Castles, churches and a new crop of destination spa hotels make Zagorje a delightful destination
By Time Out contributors
The Zagorje, a land of rolling green hills on the far side of Medvednica mountain, has always been something of a recreation area for Zagreb folk.
Perceptions of what the Zagorje offers are slowly changing, with traditional attractions like historic castles and pilgrimage churches jostled aside by a more pronounced accent on lifestyle and leisure. It’s the Zagorje’s spa hotels, restaurants and swimming pools that are increasingly pulling in the visitors.
When it comes to splashing around, the Zagorje always did have a solid reputation, with mineral-spring resorts such as Stubičke Toplice and Krapinske Toplice providing sanatorium-style spa treatments as well as recreational swimming pools. However both places entered the 21st century looking a bit too old fashioned for the contemporary tourist industry.
However the Zagorje’s tourist facilities are currently in the throes of a major overhaul, with Krapinske Toplice building a large new aquatic centre and Tuheljske Toplice – the largest swimming-pool complex in the country – opening a brand-new four-star wing of its spa hotel.
Thirty-five kilometres north of Zagreb, Terme Tuhelj sits in a typically bucolic Zagorje valley lined with round-topped hills. The indoor section of Terme Tuhelj’s stirringly named Water Planet (Vodeni planet) sits beneath an innovative timber and metal canopy, with sunlight streaming in through the huge side windows. The outdoor part of the complex boasts wave pools, a 250-metre-long ‘river’ (grab an inflatable ring and just go with the flow), and shallow play-pools for the kiddies.

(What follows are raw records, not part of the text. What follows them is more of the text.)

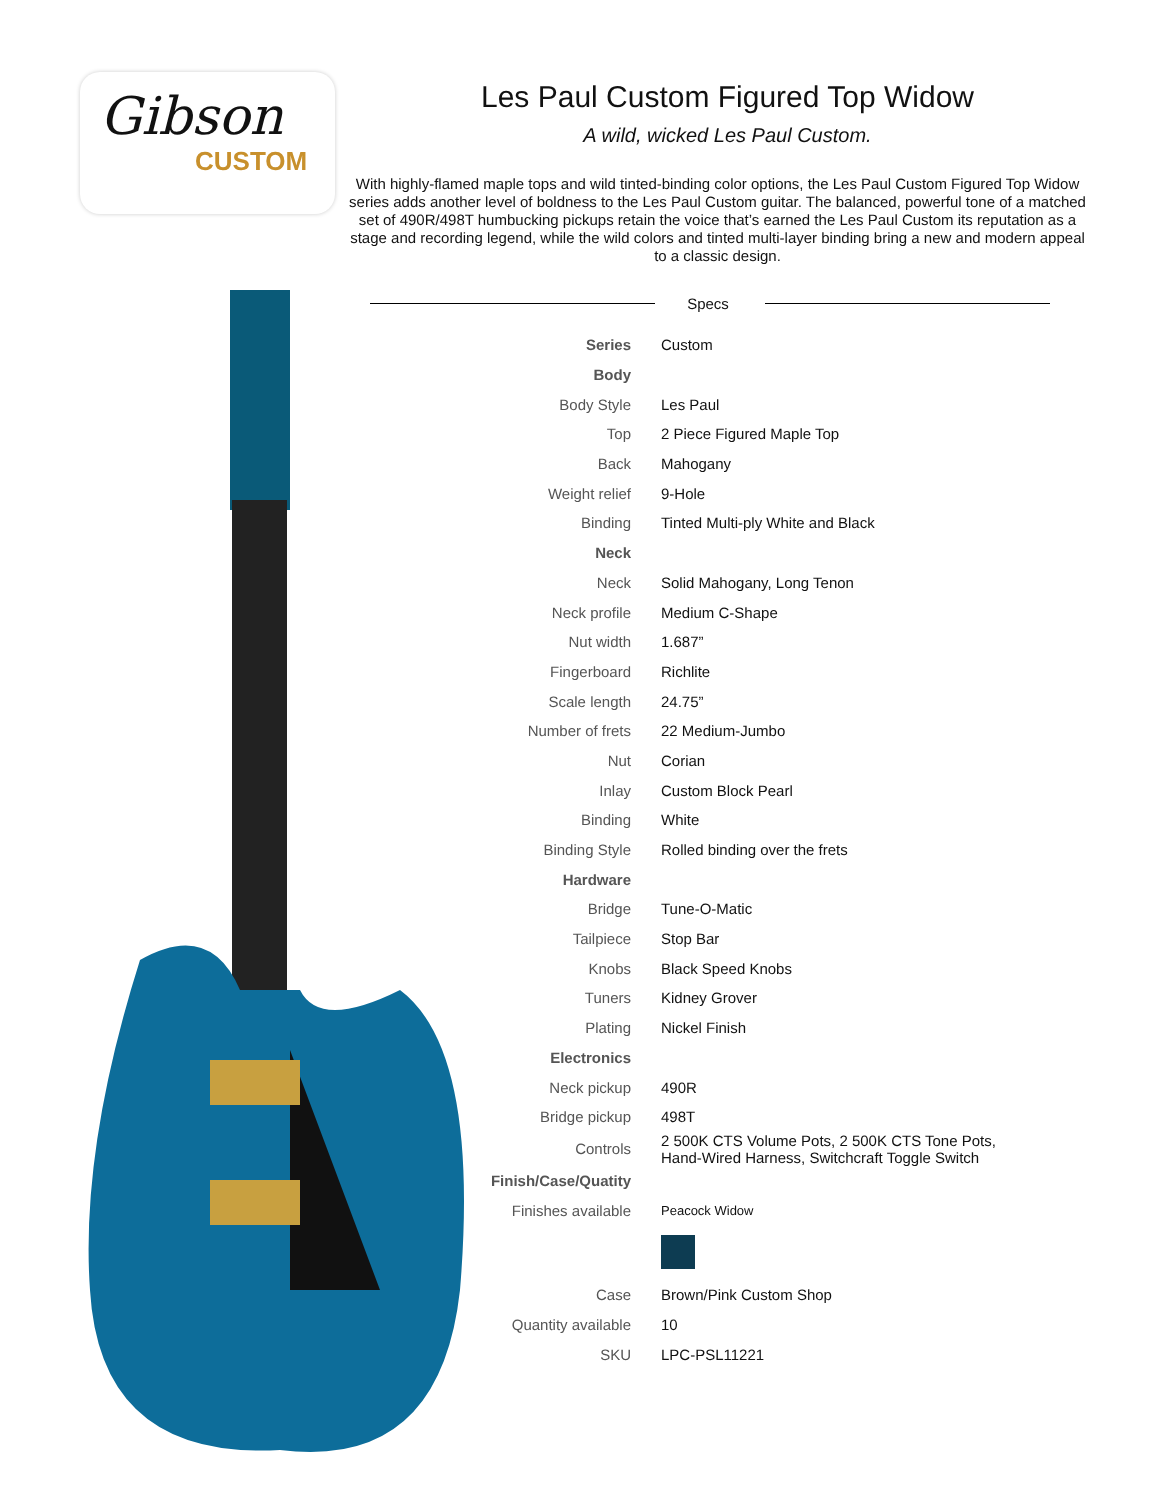Gibson
CUSTOM
Les Paul Custom Figured Top Widow
A wild, wicked Les Paul Custom.
With highly-flamed maple tops and wild tinted-binding color options, the Les Paul Custom Figured Top Widow series adds another level of boldness to the Les Paul Custom guitar. The balanced, powerful tone of a matched set of 490R/498T humbucking pickups retain the voice that’s earned the Les Paul Custom its reputation as a stage and recording legend, while the wild colors and tinted multi-layer binding bring a new and modern appeal to a classic design.
Specs
| Series | Custom |
| Body | |
| Body Style | Les Paul |
| Top | 2 Piece Figured Maple Top |
| Back | Mahogany |
| Weight relief | 9-Hole |
| Binding | Tinted Multi-ply White and Black |
| Neck | |
| Neck | Solid Mahogany, Long Tenon |
| Neck profile | Medium C-Shape |
| Nut width | 1.687” |
| Fingerboard | Richlite |
| Scale length | 24.75” |
| Number of frets | 22 Medium-Jumbo |
| Nut | Corian |
| Inlay | Custom Block Pearl |
| Binding | White |
| Binding Style | Rolled binding over the frets |
| Hardware | |
| Bridge | Tune-O-Matic |
| Tailpiece | Stop Bar |
| Knobs | Black Speed Knobs |
| Tuners | Kidney Grover |
| Plating | Nickel Finish |
| Electronics | |
| Neck pickup | 490R |
| Bridge pickup | 498T |
| Controls | 2 500K CTS Volume Pots, 2 500K CTS Tone Pots, Hand-Wired Harness, Switchcraft Toggle Switch |
| Finish/Case/Quatity | |
| Finishes available | Peacock Widow |
| Case | Brown/Pink Custom Shop |
| Quantity available | 10 |
| SKU | LPC-PSL11221 |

Terme Tuhelj’s naturally occurring, mineral-rich mud is celebrated for its joint-soothing and skin-softening properties. You can test this out at Tuhelj’s SPAeVITA centre, which also offers an up-to-date wellness menu of de-tox programmes, ayurvedic massage and aromatherapy.
Terme Tuhelj’s four-star hotel accommodation is made up of three startlingly geometric blocks decorated in bronzy-copper colours; a bold choice indeed for the Zagorje.
South-east of Tuhelj in the Stubica valley, Terme Jezerčica is a good example of the Zagorje spa industry at its more intimate, with a low huddle of buildings in a narrow green valley concealing an all-things-catered-for aquatic centre.
Indoor and outdoor pools are fed by natural thermal springs, and there’s an adjoining Wellness centre offering sauna, steam-bath and massage options. You’ll see locals paddling around or sitting in one of the Japanese-style tubs that run along the side of the complex. The Jezerčica’s hotel is more modest than Tuhelj’s, with small but adequate rooms decked out in muted colours.
Accessed by zig-zagging roads that slalom their way across the Zagorje’s many ridges, the town of Marija Bistrica is primarily known for a much-visited pilgrimage church that sits prettily on top of a small hill. It also offers some of the Zagorje’s classiest accommodation in the shape of the four-star Bluesun Hotel Kaj, whose swish, soothing rooms come with country-meadow views.
The hotel’s wellness centre features sauna, Turkish bath, massage and beauty treatments and exudes an aura of private calm that you might not get in Tuhelj or Jezerčica. The Kaj’s restaurant grows its own vegetables in a plot behind the hotel and serves typical Zagorje food (meat, meat, lots of meat) with a dash of European imagination and finesse. Sadly, the Zagorje’s fast improving spa facilities do not yet include any remedies for over-eating.